TASK DESCRIPTION:
Go through the data and copy each line that holds "linejoin".

*** PROVIDED DATA Section Begins ***

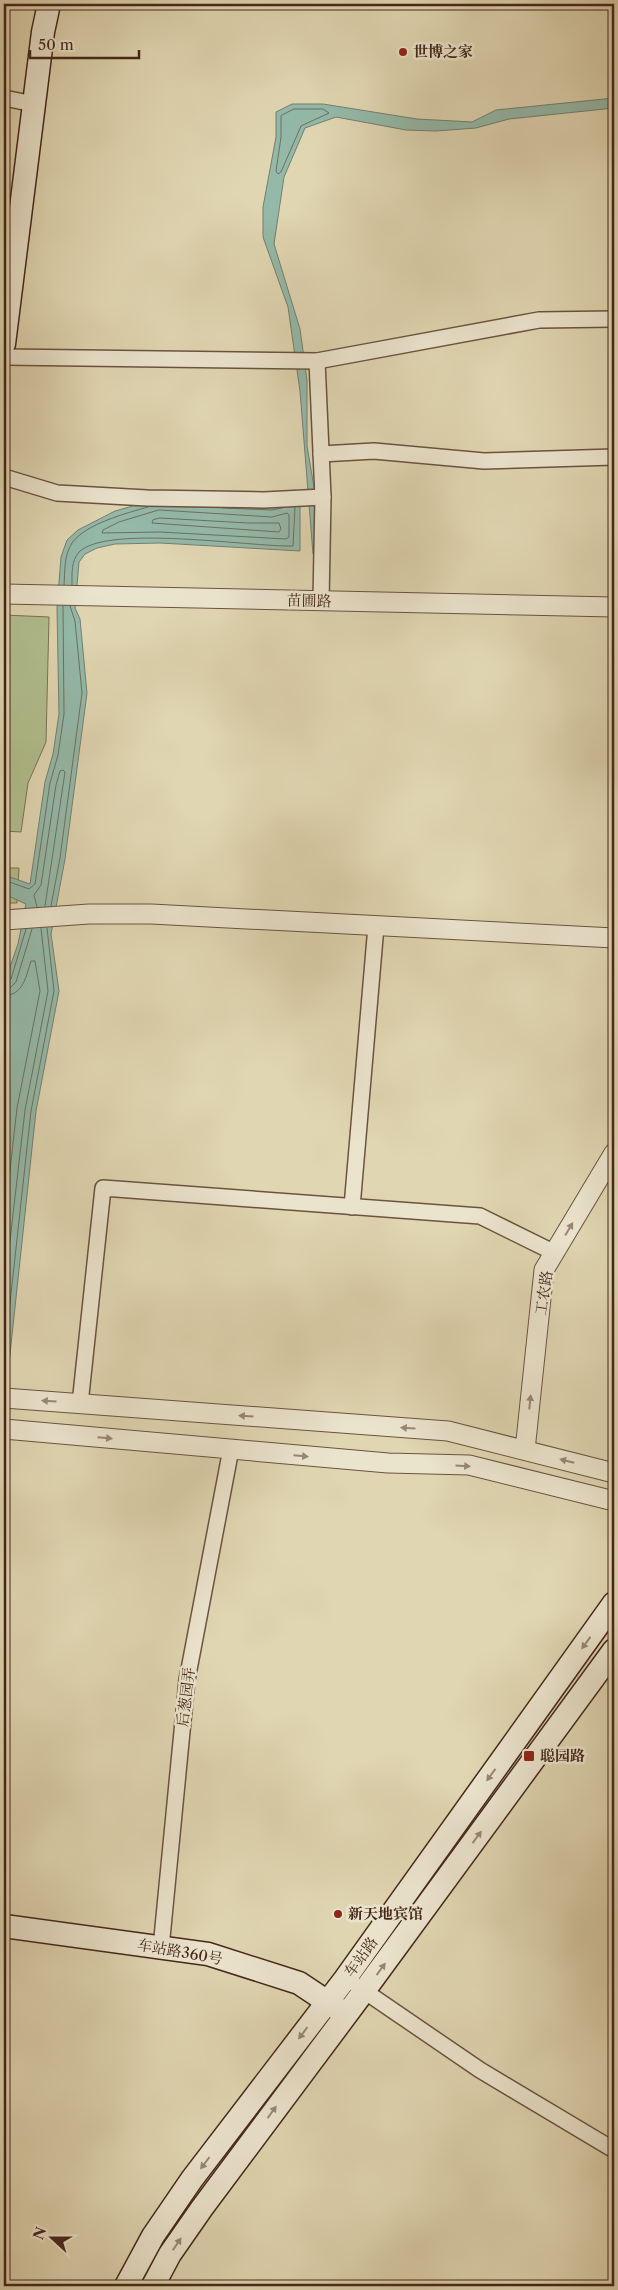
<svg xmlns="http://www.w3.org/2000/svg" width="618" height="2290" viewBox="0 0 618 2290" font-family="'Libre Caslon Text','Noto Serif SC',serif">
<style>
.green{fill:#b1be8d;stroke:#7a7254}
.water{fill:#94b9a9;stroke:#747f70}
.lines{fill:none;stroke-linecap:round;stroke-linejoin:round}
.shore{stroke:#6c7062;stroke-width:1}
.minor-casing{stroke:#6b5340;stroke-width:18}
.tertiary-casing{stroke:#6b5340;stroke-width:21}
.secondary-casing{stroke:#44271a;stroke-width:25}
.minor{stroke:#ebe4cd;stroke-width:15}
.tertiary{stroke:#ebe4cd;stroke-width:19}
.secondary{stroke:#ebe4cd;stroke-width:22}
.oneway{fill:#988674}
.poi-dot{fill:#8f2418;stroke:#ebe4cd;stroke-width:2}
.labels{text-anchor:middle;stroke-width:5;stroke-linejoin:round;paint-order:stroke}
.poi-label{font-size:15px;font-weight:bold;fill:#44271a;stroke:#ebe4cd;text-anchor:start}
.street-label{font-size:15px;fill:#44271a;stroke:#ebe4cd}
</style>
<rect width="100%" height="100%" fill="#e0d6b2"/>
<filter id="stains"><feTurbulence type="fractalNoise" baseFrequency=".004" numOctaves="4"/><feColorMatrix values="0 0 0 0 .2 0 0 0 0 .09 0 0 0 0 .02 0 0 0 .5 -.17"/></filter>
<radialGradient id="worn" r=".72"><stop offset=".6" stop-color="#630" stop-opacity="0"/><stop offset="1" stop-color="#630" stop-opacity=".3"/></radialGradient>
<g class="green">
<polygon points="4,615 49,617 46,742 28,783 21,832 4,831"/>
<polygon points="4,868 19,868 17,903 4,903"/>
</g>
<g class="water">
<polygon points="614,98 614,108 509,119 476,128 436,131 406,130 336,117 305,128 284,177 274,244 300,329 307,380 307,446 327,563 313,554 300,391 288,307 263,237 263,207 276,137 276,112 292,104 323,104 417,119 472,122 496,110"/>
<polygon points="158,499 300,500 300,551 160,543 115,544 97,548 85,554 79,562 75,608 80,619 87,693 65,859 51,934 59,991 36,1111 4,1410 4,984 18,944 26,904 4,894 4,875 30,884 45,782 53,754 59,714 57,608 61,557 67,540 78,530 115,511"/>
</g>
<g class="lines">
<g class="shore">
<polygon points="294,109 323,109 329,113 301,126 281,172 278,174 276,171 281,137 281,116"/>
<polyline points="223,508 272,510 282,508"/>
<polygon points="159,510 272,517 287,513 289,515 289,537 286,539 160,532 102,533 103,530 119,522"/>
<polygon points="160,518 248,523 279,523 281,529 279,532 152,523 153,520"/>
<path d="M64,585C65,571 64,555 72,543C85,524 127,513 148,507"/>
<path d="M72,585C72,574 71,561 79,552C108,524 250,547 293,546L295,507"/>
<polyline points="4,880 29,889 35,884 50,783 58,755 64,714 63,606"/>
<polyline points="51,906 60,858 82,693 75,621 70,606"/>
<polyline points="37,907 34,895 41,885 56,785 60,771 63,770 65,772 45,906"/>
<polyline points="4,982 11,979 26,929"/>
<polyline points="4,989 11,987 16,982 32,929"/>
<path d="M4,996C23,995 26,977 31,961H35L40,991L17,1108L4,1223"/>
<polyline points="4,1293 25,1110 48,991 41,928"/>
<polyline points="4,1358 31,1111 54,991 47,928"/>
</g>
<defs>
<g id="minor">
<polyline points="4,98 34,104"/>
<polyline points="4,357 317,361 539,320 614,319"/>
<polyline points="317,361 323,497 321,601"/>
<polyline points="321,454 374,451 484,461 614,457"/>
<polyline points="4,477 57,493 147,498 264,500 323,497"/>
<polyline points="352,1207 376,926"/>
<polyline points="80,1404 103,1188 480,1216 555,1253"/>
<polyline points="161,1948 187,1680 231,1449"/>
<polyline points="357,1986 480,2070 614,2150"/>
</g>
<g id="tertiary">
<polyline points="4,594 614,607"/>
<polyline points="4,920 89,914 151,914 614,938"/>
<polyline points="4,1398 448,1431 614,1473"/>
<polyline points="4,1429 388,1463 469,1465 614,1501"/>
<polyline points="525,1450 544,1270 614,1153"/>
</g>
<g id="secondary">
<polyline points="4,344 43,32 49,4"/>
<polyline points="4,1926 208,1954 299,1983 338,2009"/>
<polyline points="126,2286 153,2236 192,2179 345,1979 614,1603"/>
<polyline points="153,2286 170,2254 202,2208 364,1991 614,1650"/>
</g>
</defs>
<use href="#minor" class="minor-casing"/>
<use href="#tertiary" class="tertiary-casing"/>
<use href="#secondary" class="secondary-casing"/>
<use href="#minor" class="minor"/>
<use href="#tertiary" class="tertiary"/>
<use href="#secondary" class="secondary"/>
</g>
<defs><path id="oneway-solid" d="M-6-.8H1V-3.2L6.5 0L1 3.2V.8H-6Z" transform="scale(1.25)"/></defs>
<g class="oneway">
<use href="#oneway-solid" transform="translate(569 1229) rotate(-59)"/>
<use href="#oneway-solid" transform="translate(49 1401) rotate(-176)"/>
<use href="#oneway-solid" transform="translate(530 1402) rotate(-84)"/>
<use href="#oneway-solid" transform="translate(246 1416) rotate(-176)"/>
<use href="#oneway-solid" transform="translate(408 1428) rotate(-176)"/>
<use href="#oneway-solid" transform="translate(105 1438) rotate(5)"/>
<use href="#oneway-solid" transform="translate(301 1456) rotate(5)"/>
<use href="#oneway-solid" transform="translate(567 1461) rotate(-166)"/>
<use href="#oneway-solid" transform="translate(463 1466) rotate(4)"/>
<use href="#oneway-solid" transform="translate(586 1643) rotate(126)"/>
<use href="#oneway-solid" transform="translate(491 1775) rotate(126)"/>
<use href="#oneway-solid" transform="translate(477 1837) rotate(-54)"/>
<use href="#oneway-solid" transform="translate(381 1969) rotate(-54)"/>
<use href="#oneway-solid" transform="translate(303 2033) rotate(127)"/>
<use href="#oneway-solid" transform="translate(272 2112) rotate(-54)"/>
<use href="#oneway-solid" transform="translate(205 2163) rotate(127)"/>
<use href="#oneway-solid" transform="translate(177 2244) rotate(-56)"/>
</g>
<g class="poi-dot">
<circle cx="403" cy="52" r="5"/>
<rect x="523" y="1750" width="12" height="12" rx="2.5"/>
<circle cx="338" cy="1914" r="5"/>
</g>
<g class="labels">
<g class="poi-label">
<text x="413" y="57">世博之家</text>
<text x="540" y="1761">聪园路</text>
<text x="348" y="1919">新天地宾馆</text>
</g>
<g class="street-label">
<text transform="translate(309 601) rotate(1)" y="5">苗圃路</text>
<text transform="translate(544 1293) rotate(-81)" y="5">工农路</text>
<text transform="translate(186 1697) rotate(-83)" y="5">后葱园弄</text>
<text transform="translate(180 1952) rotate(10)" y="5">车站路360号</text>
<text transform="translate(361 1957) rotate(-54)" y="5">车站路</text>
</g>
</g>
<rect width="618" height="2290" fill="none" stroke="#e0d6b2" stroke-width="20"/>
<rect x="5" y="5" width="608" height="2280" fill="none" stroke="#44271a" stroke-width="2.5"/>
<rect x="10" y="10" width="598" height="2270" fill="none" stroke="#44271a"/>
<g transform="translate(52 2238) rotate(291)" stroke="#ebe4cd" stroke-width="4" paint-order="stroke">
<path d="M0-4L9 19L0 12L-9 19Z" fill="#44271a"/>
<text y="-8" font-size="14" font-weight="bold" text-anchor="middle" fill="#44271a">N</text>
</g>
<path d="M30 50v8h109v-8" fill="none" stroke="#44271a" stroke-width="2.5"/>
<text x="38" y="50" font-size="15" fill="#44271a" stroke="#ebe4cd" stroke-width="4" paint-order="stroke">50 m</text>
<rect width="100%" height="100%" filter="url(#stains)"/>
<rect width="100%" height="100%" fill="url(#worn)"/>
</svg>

*** PROVIDED DATA Section Ends ***

SOLUTION BELOW:
.lines{fill:none;stroke-linecap:round;stroke-linejoin:round}
.labels{text-anchor:middle;stroke-width:5;stroke-linejoin:round;paint-order:stroke}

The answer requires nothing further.